> _Page excerpt_:

-- Start --

So. Totally. Infuriated.

Well, folks, this blog is about the good and the bad of parenting, and today we bring you the bad.

Right now, the older boys are in their room and I’ve told them not to talk to me for a while.

I’ve been frustrated for the past several days at the increasing lack of sensitivity to my voice on the part of the older boys. Seems like I have to ask them to do something, then ask again, then raise my voice to get them to do it. And this is just to get them to eat breakfast.

Yes, I have tried to come up with some Love and Logic techniques to address the situation. No, I haven’t thought of any. Part of it is me just not sitting down and refreshing my mind by reading a chapter or two in the book. I’ve been occupied a bit too much with too many things. None of them take a lot of time individually, but my focus is spread too wide. (I did start taking steps to remove some activities from my life and I’m hopeful that by the end of the month I’ll have 2 responsibilities removed; I’ll be working on cutting something somewhere else as well.)

Anyhow, back to today’s little problem. After breakfast we started schoolwork. Got right through spelling and Latin no problem. Then we got the writing work out. Today’s assignment is to address an envelope. I had to go to the bathroom and couldn’t find my box of envelopes, so I called down the hall and told them they could play for ten minutes while I was in the bathroom and subsequently locating my envelopes.

My new quilting magazine was in the bathroom, and I was just looking at the second article when I heard the glass shatter. Thudding footsteps came toward the bathroom and I heard The Mercenary say they needed to get something to clean that up. I hollered for them to come tell me what happened. Turns out they were throwing balls at each other and one ducked and the ball broke the glass.

-- End --

> _Records to process_:
-- Start --

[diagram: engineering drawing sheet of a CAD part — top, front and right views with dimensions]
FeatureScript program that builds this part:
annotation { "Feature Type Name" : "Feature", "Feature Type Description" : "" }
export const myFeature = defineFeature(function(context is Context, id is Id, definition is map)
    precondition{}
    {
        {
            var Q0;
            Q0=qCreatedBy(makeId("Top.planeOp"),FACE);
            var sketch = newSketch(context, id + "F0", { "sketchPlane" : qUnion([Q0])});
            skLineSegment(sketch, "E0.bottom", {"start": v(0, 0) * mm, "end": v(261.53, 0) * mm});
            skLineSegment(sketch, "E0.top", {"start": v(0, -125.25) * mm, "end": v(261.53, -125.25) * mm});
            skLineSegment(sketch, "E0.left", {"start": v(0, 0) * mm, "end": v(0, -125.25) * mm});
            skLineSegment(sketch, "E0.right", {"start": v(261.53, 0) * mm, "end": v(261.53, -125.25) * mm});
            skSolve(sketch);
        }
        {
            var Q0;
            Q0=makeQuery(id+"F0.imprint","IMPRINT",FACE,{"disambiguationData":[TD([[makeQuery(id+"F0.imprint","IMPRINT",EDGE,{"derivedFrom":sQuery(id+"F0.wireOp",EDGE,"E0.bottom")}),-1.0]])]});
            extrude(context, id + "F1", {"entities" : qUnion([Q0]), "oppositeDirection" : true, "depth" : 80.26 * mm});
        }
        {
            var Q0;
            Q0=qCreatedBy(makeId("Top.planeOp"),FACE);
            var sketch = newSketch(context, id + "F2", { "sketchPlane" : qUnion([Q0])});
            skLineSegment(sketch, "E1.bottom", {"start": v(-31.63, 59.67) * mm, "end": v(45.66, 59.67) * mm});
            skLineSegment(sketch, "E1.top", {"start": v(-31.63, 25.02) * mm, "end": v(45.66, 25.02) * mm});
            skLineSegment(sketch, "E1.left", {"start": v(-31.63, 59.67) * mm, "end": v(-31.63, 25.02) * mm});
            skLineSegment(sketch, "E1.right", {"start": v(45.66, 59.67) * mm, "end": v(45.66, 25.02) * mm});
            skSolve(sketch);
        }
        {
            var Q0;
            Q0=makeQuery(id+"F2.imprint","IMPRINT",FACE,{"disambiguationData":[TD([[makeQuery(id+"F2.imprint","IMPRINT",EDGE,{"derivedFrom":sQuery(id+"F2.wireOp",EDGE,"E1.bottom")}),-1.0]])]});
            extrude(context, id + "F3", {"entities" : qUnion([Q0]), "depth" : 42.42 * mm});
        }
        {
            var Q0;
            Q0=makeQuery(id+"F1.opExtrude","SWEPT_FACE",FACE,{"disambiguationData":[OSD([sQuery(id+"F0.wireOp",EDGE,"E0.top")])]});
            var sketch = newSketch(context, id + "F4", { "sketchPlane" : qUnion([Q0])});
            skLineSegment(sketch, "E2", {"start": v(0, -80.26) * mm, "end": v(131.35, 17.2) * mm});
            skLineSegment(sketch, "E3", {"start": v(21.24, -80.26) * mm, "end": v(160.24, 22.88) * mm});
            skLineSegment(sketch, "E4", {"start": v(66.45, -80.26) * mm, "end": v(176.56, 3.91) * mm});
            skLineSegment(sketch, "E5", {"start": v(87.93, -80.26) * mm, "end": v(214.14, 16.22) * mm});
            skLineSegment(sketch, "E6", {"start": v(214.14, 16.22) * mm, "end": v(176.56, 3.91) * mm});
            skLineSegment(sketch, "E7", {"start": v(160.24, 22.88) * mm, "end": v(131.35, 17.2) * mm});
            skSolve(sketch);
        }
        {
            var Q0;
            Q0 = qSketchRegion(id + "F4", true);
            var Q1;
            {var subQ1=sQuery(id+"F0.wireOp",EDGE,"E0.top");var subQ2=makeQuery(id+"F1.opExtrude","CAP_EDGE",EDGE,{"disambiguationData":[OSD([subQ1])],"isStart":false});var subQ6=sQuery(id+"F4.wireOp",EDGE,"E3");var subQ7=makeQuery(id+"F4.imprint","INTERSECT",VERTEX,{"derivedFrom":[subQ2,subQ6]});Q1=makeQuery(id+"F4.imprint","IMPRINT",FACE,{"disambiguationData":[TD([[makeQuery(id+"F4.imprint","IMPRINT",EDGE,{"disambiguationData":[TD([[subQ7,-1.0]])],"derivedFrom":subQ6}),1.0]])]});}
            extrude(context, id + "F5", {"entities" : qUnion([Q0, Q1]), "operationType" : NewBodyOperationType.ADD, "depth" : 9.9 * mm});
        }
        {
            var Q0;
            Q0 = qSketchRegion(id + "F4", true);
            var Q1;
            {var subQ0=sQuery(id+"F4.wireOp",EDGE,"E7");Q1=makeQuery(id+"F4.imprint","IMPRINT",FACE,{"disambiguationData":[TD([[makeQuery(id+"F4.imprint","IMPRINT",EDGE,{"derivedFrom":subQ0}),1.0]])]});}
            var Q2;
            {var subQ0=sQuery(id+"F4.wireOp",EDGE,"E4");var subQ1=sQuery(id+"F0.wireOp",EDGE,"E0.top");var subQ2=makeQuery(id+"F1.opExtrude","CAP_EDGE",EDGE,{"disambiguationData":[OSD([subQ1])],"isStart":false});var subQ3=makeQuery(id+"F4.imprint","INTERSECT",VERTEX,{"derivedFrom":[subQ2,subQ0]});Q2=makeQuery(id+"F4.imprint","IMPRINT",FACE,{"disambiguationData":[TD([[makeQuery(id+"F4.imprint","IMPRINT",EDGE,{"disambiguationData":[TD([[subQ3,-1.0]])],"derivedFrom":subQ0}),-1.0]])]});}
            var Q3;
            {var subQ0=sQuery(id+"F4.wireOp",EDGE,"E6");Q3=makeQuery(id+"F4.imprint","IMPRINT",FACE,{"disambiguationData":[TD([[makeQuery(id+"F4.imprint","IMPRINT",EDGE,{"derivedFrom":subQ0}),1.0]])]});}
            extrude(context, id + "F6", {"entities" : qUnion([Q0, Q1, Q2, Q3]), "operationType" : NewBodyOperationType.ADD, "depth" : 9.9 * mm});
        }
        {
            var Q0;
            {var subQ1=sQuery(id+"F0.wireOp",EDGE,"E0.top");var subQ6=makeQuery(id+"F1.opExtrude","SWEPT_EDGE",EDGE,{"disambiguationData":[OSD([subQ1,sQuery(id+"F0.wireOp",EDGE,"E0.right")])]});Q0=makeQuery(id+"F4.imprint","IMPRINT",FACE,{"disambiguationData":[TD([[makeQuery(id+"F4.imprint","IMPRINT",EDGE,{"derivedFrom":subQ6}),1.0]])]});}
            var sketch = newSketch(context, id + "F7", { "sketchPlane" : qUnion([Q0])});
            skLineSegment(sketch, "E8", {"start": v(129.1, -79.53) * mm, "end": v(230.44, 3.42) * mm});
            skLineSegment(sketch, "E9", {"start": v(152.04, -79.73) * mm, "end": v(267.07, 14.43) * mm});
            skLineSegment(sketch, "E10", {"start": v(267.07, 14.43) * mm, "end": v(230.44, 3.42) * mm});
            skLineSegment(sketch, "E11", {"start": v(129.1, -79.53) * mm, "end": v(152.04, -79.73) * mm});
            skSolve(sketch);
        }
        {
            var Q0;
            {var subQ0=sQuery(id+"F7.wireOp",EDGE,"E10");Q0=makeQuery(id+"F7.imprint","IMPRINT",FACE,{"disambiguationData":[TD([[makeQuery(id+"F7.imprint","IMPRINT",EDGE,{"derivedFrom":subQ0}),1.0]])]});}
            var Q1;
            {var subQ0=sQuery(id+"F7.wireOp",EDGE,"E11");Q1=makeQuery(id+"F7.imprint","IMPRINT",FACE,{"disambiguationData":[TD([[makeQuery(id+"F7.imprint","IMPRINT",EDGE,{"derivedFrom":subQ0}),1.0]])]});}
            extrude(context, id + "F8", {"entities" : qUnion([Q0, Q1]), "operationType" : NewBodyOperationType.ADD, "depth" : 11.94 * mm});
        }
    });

-- End --

> _Requirements_:
1. What happens in the blog post? Summarize it in two sentences.
2. Which lines of the listing contain the string "part"? Pull out each of those lines.
The blog post and the listing have nothing to do with each other.

> _Task-by-task solutions_:
1. The author is frustrated that the older boys keep ignoring requests until the author raises their voice, and admits to not having thought of any Love and Logic techniques because the author's focus is spread too wide. During a ten-minute play break in schoolwork, the boys threw balls at each other, and when one ducked, the ball broke the glass.

2.
[diagram: engineering drawing sheet of a CAD part — top, front and right views with dimensions]
FeatureScript program that builds this part:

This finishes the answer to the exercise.